> _Exercise goal_: The entries below are to be printed again word for word.

> _Material for this task_:

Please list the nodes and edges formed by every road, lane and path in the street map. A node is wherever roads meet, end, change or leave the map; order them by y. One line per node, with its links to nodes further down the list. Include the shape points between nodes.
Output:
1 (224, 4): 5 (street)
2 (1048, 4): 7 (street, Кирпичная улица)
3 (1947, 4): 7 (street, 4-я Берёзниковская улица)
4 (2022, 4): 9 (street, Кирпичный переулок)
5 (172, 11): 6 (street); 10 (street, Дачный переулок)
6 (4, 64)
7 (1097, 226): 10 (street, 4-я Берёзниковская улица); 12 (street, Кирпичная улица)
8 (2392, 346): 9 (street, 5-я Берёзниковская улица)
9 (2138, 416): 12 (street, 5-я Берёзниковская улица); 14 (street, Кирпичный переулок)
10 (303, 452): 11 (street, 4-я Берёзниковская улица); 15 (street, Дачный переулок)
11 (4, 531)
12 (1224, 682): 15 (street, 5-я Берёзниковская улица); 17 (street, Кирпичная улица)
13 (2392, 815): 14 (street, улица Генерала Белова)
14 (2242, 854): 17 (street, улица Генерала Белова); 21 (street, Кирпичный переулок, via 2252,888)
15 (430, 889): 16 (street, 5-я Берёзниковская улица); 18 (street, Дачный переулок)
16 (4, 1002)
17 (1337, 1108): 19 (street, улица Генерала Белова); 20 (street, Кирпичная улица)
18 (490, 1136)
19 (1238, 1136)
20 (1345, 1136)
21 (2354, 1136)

> _Response for this exercise_:
Please list the nodes and edges formed by every road, lane and path in the street map. A node is wherever roads meet, end, change or leave the map; order them by y. One line per node, with its links to nodes further down the list. Include the shape points between nodes.
Output:
1 (224, 4): 5 (street)
2 (1048, 4): 7 (street, Кирпичная улица)
3 (1947, 4): 7 (street, 4-я Берёзниковская улица)
4 (2022, 4): 9 (street, Кирпичный переулок)
5 (172, 11): 6 (street); 10 (street, Дачный переулок)
6 (4, 64)
7 (1097, 226): 10 (street, 4-я Берёзниковская улица); 12 (street, Кирпичная улица)
8 (2392, 346): 9 (street, 5-я Берёзниковская улица)
9 (2138, 416): 12 (street, 5-я Берёзниковская улица); 14 (street, Кирпичный переулок)
10 (303, 452): 11 (street, 4-я Берёзниковская улица); 15 (street, Дачный переулок)
11 (4, 531)
12 (1224, 682): 15 (street, 5-я Берёзниковская улица); 17 (street, Кирпичная улица)
13 (2392, 815): 14 (street, улица Генерала Белова)
14 (2242, 854): 17 (street, улица Генерала Белова); 21 (street, Кирпичный переулок, via 2252,888)
15 (430, 889): 16 (street, 5-я Берёзниковская улица); 18 (street, Дачный переулок)
16 (4, 1002)
17 (1337, 1108): 19 (street, улица Генерала Белова); 20 (street, Кирпичная улица)
18 (490, 1136)
19 (1238, 1136)
20 (1345, 1136)
21 (2354, 1136)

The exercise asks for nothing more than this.